====== Passage shown
Oddly, people seem less influenced by the positive, utopian sci-fi visions. 'Star Trek' depicted a humanity that moved beyond money, and where society was devoted to exploration and the advancement of knowledge. You rarely see billionaires go on about making the world like it. Perhaps unsurprisingly, as there were no billionaires (or any need for them) in 'Star Trek'.
That’s why as a (really small and unknown) sci-fi writer I want everyone to write utopia and beautiful futures instead of dark dystopia where life is a nightmare.
Because if sci-fi has any influence, make it a good one, solar punk Star Trek style or whatever. What is the point of fighting for the future if you strongly believe it will be worse than today.
The dystopian novels serve a purpose too, usually of what to avoid.
In theory yes, much like History.
But then one day you have people thinking "The Handmaid's Tale" is a user manual.
============
====== Entries shown
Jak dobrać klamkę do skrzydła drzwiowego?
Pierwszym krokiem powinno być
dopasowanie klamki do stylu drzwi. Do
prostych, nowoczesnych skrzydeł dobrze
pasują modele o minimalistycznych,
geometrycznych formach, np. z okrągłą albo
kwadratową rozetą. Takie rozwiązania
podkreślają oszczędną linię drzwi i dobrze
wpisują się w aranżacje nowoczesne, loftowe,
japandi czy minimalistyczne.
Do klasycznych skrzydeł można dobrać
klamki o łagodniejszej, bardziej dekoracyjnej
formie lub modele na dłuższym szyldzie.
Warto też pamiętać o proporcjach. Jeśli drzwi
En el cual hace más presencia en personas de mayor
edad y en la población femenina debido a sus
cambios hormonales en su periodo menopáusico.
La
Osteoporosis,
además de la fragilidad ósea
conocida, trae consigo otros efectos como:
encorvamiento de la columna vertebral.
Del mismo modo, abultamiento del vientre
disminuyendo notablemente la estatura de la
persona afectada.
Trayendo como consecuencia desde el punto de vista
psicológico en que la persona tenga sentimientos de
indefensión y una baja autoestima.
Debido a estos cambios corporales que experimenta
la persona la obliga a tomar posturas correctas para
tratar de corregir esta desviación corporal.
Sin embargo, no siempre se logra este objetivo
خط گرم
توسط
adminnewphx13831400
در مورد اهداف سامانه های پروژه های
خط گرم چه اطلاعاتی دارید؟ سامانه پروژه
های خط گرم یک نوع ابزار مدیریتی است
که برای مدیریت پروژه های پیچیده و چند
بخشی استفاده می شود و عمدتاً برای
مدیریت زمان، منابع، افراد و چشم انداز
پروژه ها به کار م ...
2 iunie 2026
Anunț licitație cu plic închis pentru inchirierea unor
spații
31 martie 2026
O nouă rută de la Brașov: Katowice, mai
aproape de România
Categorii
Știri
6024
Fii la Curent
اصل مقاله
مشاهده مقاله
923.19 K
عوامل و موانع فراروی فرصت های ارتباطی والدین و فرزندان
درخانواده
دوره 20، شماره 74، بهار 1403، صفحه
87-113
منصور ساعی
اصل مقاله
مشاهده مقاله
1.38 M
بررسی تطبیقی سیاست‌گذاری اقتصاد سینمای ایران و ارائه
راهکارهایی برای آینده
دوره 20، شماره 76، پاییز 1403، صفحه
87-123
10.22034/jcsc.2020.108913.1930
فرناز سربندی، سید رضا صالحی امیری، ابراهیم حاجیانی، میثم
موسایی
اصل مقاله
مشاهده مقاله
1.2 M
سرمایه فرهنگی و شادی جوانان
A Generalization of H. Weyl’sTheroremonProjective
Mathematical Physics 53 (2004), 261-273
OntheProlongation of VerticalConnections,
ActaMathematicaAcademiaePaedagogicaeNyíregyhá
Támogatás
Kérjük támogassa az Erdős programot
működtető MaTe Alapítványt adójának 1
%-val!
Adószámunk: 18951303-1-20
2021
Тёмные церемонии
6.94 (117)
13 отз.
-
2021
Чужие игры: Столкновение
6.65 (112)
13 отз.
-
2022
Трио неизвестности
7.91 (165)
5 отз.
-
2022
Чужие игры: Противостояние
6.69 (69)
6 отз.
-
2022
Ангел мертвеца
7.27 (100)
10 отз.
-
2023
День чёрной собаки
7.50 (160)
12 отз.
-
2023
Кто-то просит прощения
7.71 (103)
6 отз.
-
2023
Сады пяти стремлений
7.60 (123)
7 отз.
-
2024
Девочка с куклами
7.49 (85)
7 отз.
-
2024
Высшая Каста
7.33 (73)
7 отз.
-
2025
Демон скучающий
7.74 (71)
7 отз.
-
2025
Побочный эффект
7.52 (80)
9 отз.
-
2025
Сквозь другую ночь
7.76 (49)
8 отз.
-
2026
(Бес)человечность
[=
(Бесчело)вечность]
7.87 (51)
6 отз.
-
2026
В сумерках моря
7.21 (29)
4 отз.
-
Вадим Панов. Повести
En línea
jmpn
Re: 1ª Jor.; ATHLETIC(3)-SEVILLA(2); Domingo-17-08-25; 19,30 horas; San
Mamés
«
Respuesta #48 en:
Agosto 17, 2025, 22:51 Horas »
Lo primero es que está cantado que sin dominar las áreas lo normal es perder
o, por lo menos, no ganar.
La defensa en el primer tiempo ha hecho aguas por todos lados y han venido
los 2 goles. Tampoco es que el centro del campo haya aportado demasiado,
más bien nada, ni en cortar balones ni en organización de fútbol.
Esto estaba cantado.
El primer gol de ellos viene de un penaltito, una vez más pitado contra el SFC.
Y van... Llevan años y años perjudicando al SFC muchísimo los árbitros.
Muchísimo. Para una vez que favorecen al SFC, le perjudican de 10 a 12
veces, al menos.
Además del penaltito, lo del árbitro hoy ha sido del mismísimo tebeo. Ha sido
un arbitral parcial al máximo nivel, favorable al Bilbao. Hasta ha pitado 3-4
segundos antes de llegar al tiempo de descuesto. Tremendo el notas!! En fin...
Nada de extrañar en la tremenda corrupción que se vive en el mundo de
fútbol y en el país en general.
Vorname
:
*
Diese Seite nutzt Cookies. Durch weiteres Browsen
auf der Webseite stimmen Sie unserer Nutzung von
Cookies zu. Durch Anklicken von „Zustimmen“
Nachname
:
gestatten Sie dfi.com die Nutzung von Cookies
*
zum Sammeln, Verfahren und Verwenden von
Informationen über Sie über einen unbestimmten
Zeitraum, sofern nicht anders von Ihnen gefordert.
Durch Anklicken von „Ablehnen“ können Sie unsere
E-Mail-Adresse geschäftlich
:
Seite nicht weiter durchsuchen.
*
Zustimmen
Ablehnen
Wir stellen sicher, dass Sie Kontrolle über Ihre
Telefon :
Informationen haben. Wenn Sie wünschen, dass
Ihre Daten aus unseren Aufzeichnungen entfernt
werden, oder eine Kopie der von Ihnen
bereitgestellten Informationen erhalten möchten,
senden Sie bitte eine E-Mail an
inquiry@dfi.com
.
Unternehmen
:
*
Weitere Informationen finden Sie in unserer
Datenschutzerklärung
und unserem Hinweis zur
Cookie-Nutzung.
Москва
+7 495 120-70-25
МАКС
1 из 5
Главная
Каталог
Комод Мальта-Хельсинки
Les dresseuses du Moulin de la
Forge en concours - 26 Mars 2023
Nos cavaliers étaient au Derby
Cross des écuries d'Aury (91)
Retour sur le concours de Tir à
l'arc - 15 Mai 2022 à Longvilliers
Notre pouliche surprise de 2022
============
Study questions
(1) In the sci-fi discussion, how would you render this sentence in Spanish: "The dystopian novels serve a purpose too, usually of what to avoid."
(2) Could you pick up the sci-fi discussion after its final line and write what comes next?
You won't need the records for any of this.

Activity answers
(1) Las novelas distópicas también cumplen un propósito, normalmente el de mostrar lo que hay que evitar.

(2)
Oh god, has that happened? I've mostly just seen continued growth of the ideas that inspired it.
No, not yet ? I don't think so but I stopped reading bad news to live in my own lemmy wholesome bubble made of food, sci-fi and cats.
Ah, okay. Shits crazy out here, but there's nobody in the West suggesting fertility slaves or abolishing female literacy.
They must have seen S1E26 of TNG where Picard tells the rich asshole he needs to get a job and thought "well fuck that."
And this is, tbh, considered really unrealistic, even by the mayority of the fanbase itself.